La mania di raccontare ai giornali e sui social esperienze tali dei propri figli e’ davvero sciocca. Ma non era meglio che questa benedetta salita al Monte Bianco rimanesse in famiglia, senza la necessita’ di gridarla ai 4 venti? Che tristezza. Spero almeno che questo ragazzino possa prendere prima o poi le distanze da qualcuno che evidentemente lo sta usando, fosse solo per vederlo sulle pagine di un giornale. I dubbi di molti di noi nati dopo la salita al Cervino, dubbi non sulla salita ma sul modo di raccontarla successivamente, si sono concretizzati. Se io fossi il padre mi sentirei a disagio a leggere certe sciocchezze tipo il baby campione solo per aver pestato neve..
Il figlio del mio amico ( con cui ho scalato una vita) alla stessa eta’ fa il 7c boulder, 8b in falesia e gare … cosa dovrebbe accadere? Lo dovremmo vedere ogni week end sul Corriere della Sera? Ma per favore…..
Mi Piacerebbe sapere chi imbecca i giornali su questa ultima impresa.
Spero che questo ragazzino non si renda conto delle scemenze che i giornali riportano su di lui e viva queste esperienze solo per se stesso.
Fare il lavapiatti o il badante è denigrante?
Titoli di coda?
HA!!HA!!HA!! Il Cominetti me ne frego tira dritto(frase datata) e il povero Pasini così parco di parole,,più nessuno simil tono?
Visto poi che bisogna esplicitare tutti i passaggi anche se sembrano ovvii. Il succo molto pratico era: belle esperienze, cruciali nello sviluppo, però forse meglio tener fuori i bambini dal Truman Show almeno fino a quando non sono in grado di gestirlo e di difendersi da soli. Tutto qui. Fine della trasmissione.
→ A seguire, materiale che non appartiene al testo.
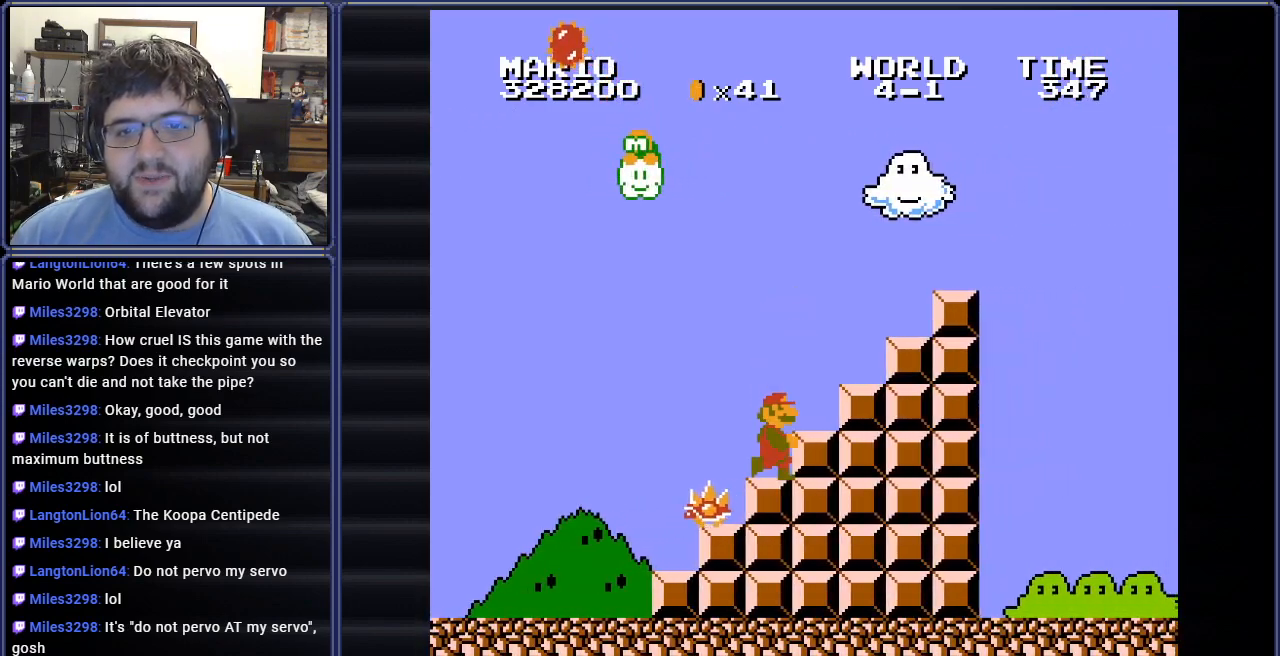
{"buttons": ["B", "DPAD_RIGHT"], "events": [[17, "A", "down"], [200, "A", "up"]]}
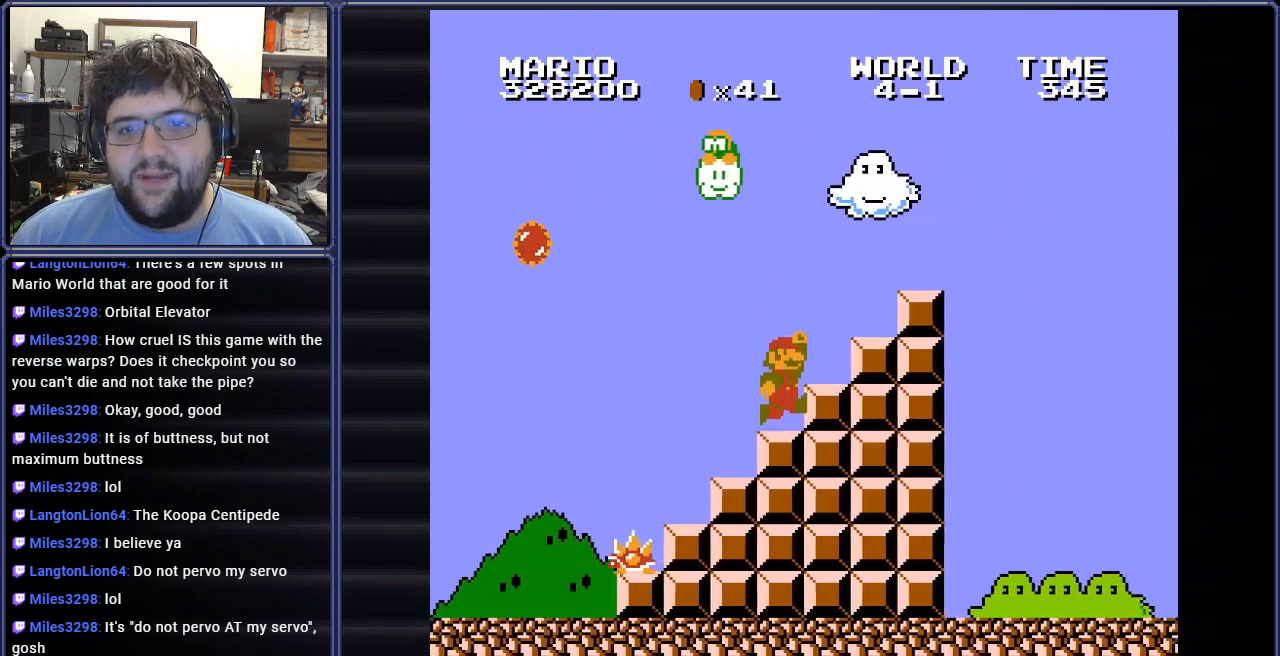
{"buttons": ["B", "DPAD_RIGHT"], "events": [[50, "B", "up"], [84, "B", "down"], [217, "A", "down"], [301, "A", "up"]]}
Sine ira et studio come diciamo in parrocchia.
No Cominetti. Sforzati. Sono un esempio di come funziona il Truman Show: leggi un articolo postato, una guida esprime un parere critico, cerchi chi è per capire e ti viene fuori tutto: miseria e nobiltà, vita spiattellata senza ritegno in pubblico. Fine della vita privata e del decoro. A volte con partecipazione attiva dei soggetti. In questo caso colei che dice di essere vittima che si sfoga sui social. Digiti padri che trasmettono passioni ai figli e ti viene fuori Rocco Sifredi che si fa i selfie col figlio Lorenzo. I tuoi insulti Cominetti, come quelli opposti di altri, sono uno sfogo non uno strumento per capire. Se vi fa star bene, nulla in contrario, anche se forse ci sono altre strade che lasciano meno scorie sul cammino. Saluti
Se non è mediocrità umana quella espressa nei commenti dal 146 al 149 compresi, allora cos’è? Non capisco…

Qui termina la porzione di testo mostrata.